思いは記念日にのせて
9.リスタート

第三十六話


「……はる? 千晴!」

 顔の間際で掌をひらひらされてはっと現実に引き戻された。
 怪訝な顔をした悠真がわたしをねめつけ、わざとらしく大きなため息を吐いた。

「挿絵の話してるのに聞いてないって」
「ごめん」
「こっちは睡眠時間削って描いてるのに」

 ぶつぶつ文句を言いながら描いてくれた挿絵をテーブルの上に載せた。
 サンタ服を着た女の子のかわいらしいイラストは色も付けてくれていて文句のつけようがない。
 イラストを見ていたら悠真がスケッチブックを取り出してわたしを描き始めていた。やること早いな。

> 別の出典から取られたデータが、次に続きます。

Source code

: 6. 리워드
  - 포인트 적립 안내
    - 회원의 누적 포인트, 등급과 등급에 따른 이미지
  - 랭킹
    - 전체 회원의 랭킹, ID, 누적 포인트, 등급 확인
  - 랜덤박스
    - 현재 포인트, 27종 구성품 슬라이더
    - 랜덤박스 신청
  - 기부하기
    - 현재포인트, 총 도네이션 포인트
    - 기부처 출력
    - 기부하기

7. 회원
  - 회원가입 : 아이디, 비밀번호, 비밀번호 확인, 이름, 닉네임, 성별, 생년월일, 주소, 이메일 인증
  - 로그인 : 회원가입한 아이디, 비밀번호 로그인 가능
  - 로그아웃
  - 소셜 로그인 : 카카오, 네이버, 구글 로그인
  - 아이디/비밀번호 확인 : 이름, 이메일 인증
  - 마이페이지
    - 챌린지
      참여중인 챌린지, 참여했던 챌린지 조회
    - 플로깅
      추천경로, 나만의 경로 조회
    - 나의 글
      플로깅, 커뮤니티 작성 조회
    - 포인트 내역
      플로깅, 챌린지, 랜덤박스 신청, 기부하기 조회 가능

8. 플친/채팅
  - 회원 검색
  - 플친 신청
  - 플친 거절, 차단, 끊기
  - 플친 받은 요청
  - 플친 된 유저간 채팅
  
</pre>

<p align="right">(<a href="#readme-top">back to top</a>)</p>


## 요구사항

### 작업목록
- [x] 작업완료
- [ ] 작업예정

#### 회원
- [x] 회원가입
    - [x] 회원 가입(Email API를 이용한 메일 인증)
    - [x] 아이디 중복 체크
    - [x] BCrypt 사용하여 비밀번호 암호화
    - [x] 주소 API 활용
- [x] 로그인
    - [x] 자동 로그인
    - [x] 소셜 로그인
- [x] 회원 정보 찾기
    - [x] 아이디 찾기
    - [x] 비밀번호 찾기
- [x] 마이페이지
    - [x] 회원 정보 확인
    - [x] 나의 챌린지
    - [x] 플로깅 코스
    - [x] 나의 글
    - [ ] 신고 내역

「いつも熱心な仕事のことなのに、上の空でなにかあった?」

 スケッチブックからわたしに視線を向ける時、わずかに上目遣いになるのが妙に色っぽい。
 そんな顔を見ると胸の奥の芯の辺りがじくじくする。
 もしかしてわたしは思ったよりも悠真を心配させているのかもしれない。
 
「あのさあ、悠真」
「んー?」
「もし悠真がアメリカで仕事することになったとして――」

 悠真がぐっと目を眇め、そのまま視線はわたしに固定された。
 まずいまずい、そんなに真剣に聞かれても困る。聞き流す程度でいいのに。
 取り繕うように両の掌でスケッチブックを示すけど、悠真はわたしから目を逸らそうとしない。まずい雰囲気だ。